Telefonate e messaggi all’ex dopo la fine del rapporto? Cassazione: reato di molestia

La fine di un rapporto è sempre difficile da gestire, soprattutto da parte di chi subisce la scelta e non vuole accettarla. Capita sovente di incontrare persone particolarmente insistenti che, nonostante le spiegazioni, continuano a chiamare e a inviare messaggi.

Ebbene, se alcuni messaggi e telefonate sono tollerabili poiché fanno parte del percorso separativo, non è normale né tanto meno accettabile essere tempestati di messaggi o telefonate da parte di un ex.

In questi casi, come ben chiarito dalla Corte di Cassazione sentenza n. 32770 del 03 Ottobre 2025 (1), il comportamento dell’ex configura il reato di molestia.

Afferma la Corte: “Ai fini della configurabilità del reato di molestie o disturbo alle persone commesso con il mezzo del telefono, ciò che rileva è il carattere invasivo del mezzo impiegato per raggiungere il destinatario, e non la possibilità per quest’ultimo di interrompere o prevenire l’azione perturbatrice, escludendo o bloccando il contatto o l’utenza non gradita; ne consegue che costituisce molestia anche l’invio di messaggi telematici, siano essi di testo (SMS) o messaggi whatsapp”.

Il caso

A.A. veniva condannato alla pena di Euro 100 di ammenda poiché era riconosciuto responsabile del reato di molestie, art. 660 cp., in quanto nella seconda metà del mese di dicembre 2022 aveva ripetutamente tentato di contattare la propria ex con chiamate vocali e messaggi di testo, al fine di riallacciare la relazione sentimentale.

A.A. appellava la sentenza e successivamente, essendo stato nuovamente condannato, decideva di rivolgersi alla Corte di Cassazione.

Che, in maniera chiara ed in verità anche dura, dichiarava inammissibile il ricorso per manifesta infondatezza dei motivi che lo sostengono.

 

La Corte, infatti, evidenziava “Il disturbo è integrato da una condotta che altera le normali condizioni in cui si svolge l’occupazione delle persone; la molestia viene, invece, definita come ciò che altera dolosamente, fastidiosamente o inopportunamente la condizione psichica di una persona, essendo irrilevante se si tratti di alterazione durevole o momentanea”

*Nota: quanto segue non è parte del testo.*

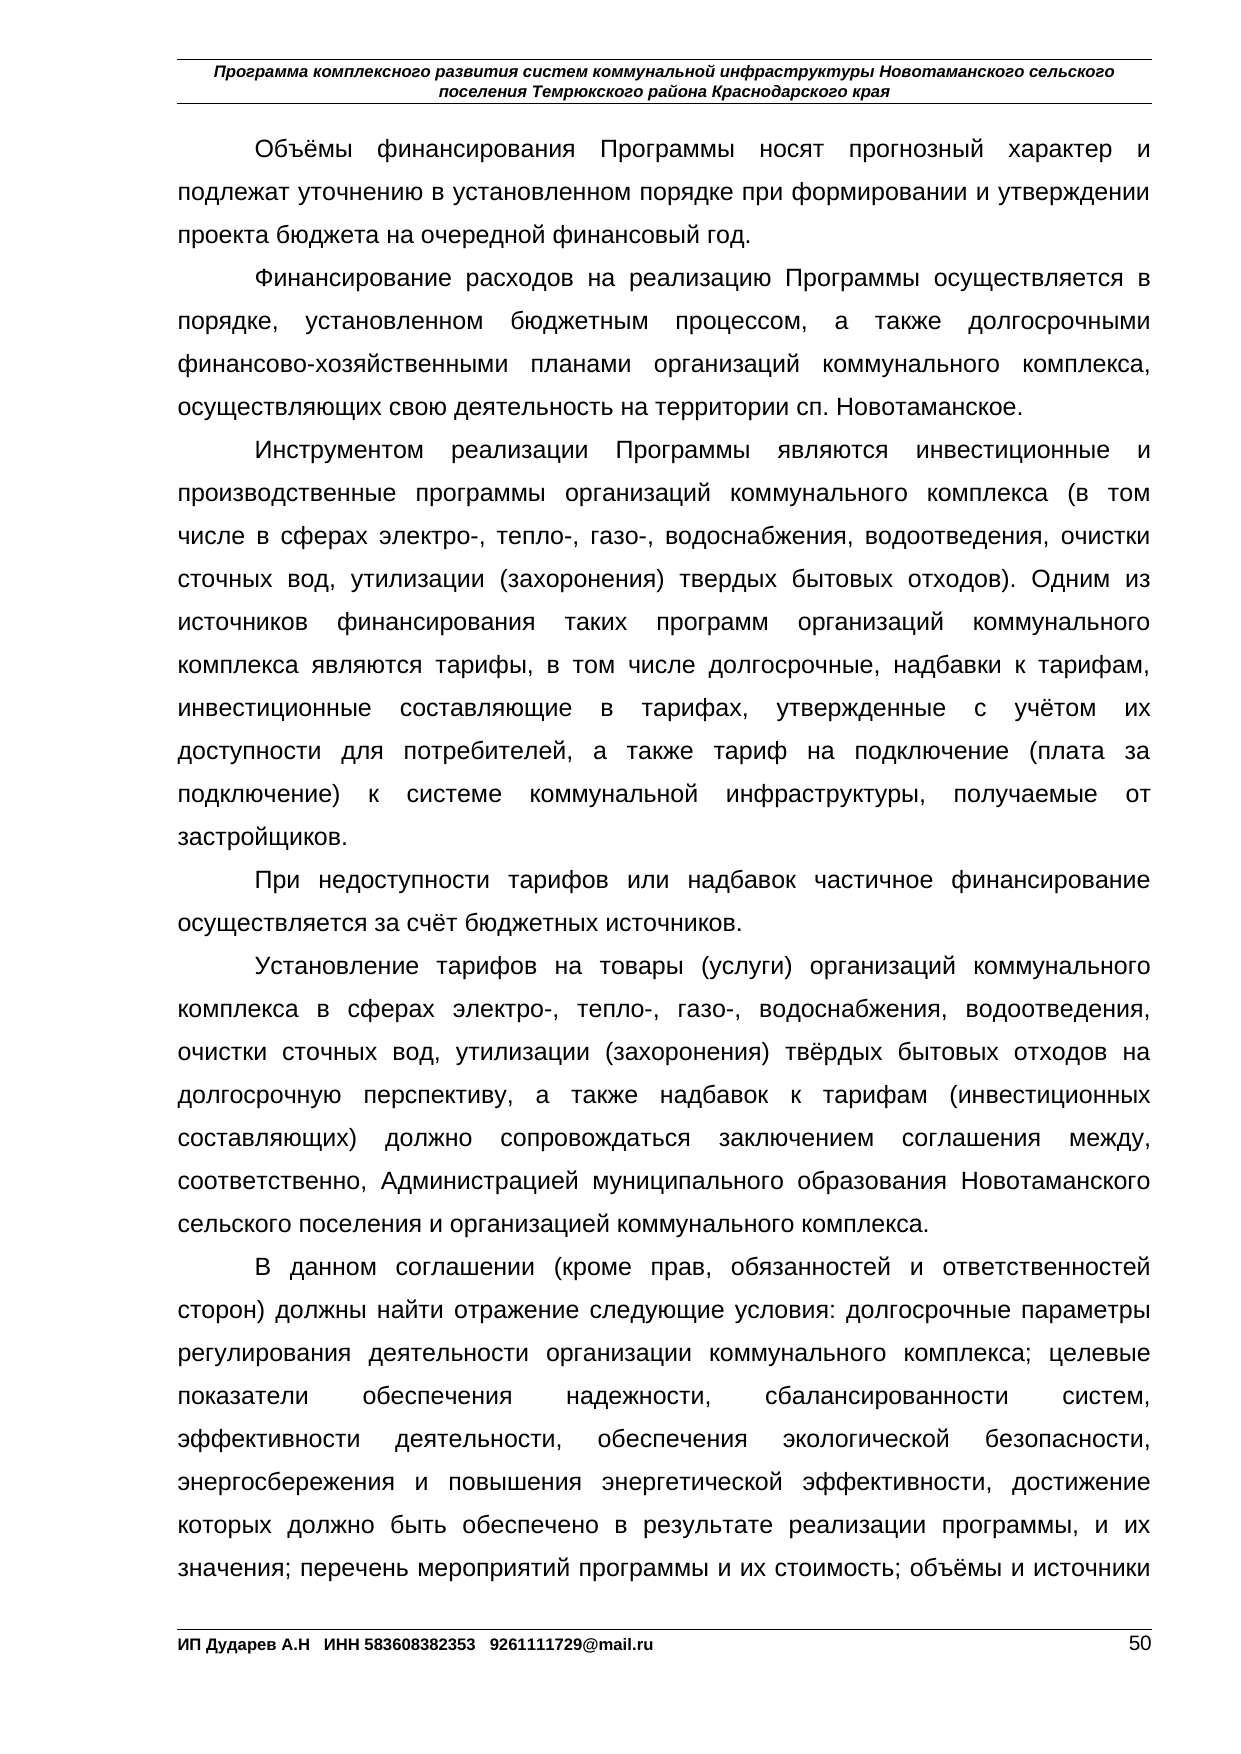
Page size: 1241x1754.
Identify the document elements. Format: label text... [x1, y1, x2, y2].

Non solo, chiariva anche che la molestia si configura ogni qualvolta la condotta venga posta in essere “per petulanza o per altro biasimevole motivo” laddove, si chiarisce, “per petulanza si intende un atteggiamento di arrogante invadenza e di intromissione continua e inopportuna nella altrui sfera di libertà”.

Per tali motivi, ormai da tempo si è statuito che “Integra il reato di molestie un corteggiamento ossessivo e petulante, volto ad instaurare un rapporto comunicativo e confidenziale con la vittima, a ciò manifestamente contraria, realizzato mediante una condotta di fastidiosa, pressante e diffusa reiterazione di sequenze di saluto e contatto, invasive dell’altrui sfera privata, con intromissione continua, effettiva e sgradita nella vita della persona offesa e lesione della sua sfera di libertà”.

 

Concludendo possiamo affermare che quando un rapporto termina non bisogna mai essere insistenti, se la persona rifiuta di fornire spiegazioni, non vuole fissare un incontro o parlare, semplicemente va rispettata la sua scelta!